Bets na Constituição? Entidades temem que PEC da Segurança Pública garanta lucros antes de destinos sociais

PEC da Segurança Pública: Casas de apostas podem ter prioridade de recebimento garantida na Constituição

Uma proposta em tramitação no Senado Federal está gerando preocupação em diversas entidades. A medida, que busca incluir a segurança pública na Constituição, é vista por alguns setores como uma forma de beneficiar as casas de apostas esportivas, garantindo a margem econômica destas antes de repasses para áreas sociais.

A controvérsia reside no texto aprovado na Câmara dos Deputados e que agora segue para o Senado. A proposta, ao invés de aumentar impostos sobre as apostas, detalha a destinação de recursos de forma que, segundo críticos, protege os interesses financeiros das empresas de apostas.

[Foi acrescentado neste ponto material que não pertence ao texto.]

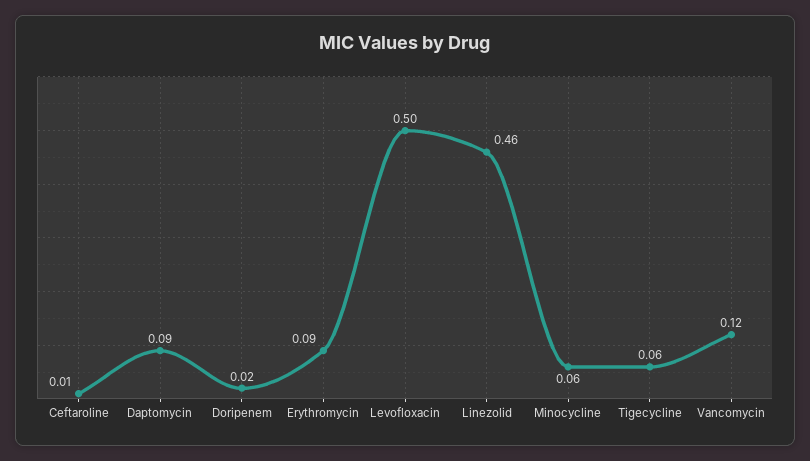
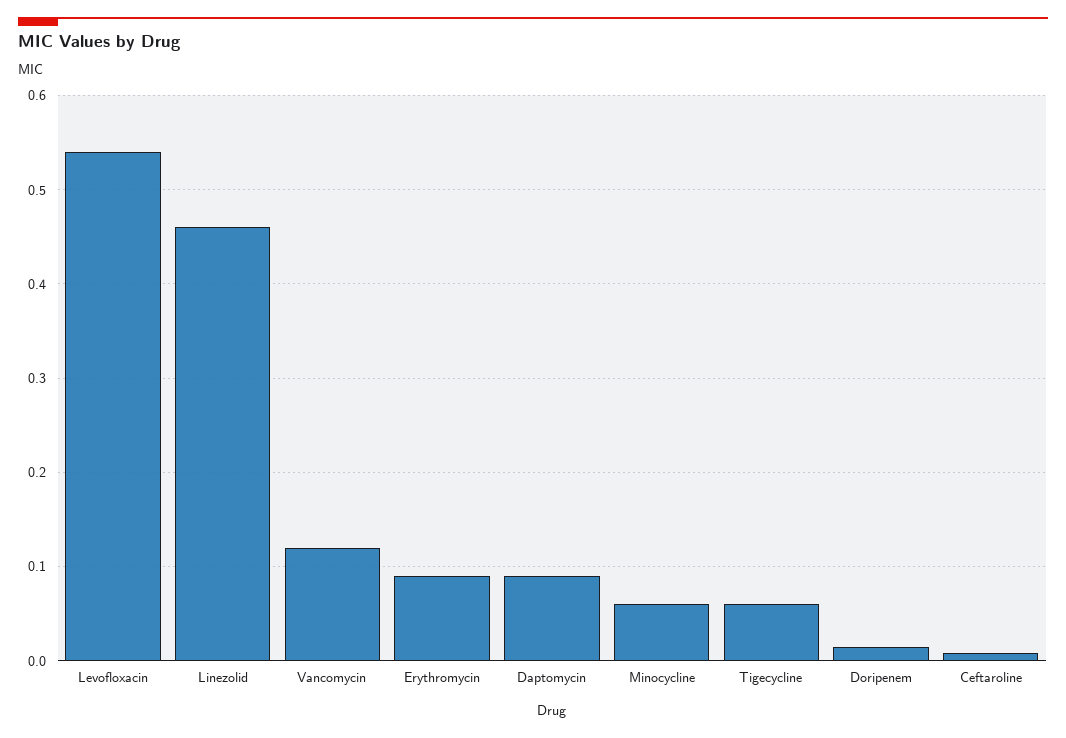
  {
    "Ceftaroline": 0.01,
    "Daptomycin": 0.09,
    "Doripenem": 0.02,
    "Erythromycin": 0.09,
-   "Levofloxacin": 0.5,
+   "Levofloxacin": 0.54,
    "Linezolid": 0.46,
    "Minocycline": 0.06,
    "Tigecycline": 0.06,
    "Vancomycin": 0.12
  }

A argumentação é que a mudança na redação, se aprovada, transformaria a garantia de cobertura de despesas das casas de apostas em um artigo constitucional, tornando sua alteração muito mais complexa do que uma lei ordinária. Conforme informação divulgada em reportagens, entidades afetadas pela PEC expressam receio quanto a essa influência.

Mudança na Destinação de Recursos é o Ponto Central da Controvérsia

Atualmente, a lei 14.790/2023 rege a tributação das apostas. Ela estabelece que 85% da receita bruta das casas de apostas são destinados à cobertura de suas despesas operacionais. O restante é distribuído entre a Polícia Federal (3%) e diversos órgãos, como os Ministérios da Saúde e Educação, entidades esportivas, a Cruz Vermelha, a Embratur e o Fundo Nacional de Segurança Pública (12%).

O texto proposto pelo relator Mendonça Filho, aprovado na Câmara, altera esse cálculo. Ele prevê um aumento no repasse para a Polícia Federal e para a Segurança Pública, mas diminui a fatia destinada aos outros beneficiários. O ponto mais sensível, no entanto, é a forma como os recursos são calculados.

Garantia Constitucional para Custos das Apostas

A proposta detalha que, dos recursos destinados ao Fundo Nacional de Segurança Pública, uma parcela de 30% da arrecadação das bets será calculada após a dedução dos valores para pagamento de prêmios e impostos, e, crucialmente, após a dedução dos gastos com custeio e manutenção das operadoras.

Isso significa que a garantia de que as empresas de apostas terão suas despesas cobertas passaria a ter status constitucional. A senadora Damares Alves (Republicanos-SP) criticou a mudança, argumentando que a Constituição passaria a assegurar que as operadoras sejam pagas primeiro, antes de qualquer destinação social. Ela apresentou uma emenda para remover o artigo em questão.

Tramitação Acelerada no Senado Gera Preocupação

O senador Rogério Carvalho (PT-SE), relator da PEC na Comissão de Constituição, Justiça e Cidadania (CCJ) do Senado, anunciou que apresentará um relatório favorável à aprovação do texto sem alterações. A votação em plenário está prevista para a próxima semana, após um acordo entre o presidente Lula e o presidente do Senado, Davi Alcolumbre.

Essa agilidade na tramitação, com a PEC parada desde março, preocupa setores como o esportivo. O repasse de 30% adicionais para o Fundo Nacional de Segurança Pública, caso aprovado como está, representará uma redução de 30% nos recursos que atualmente beneficiam outras entidades e áreas importantes do país.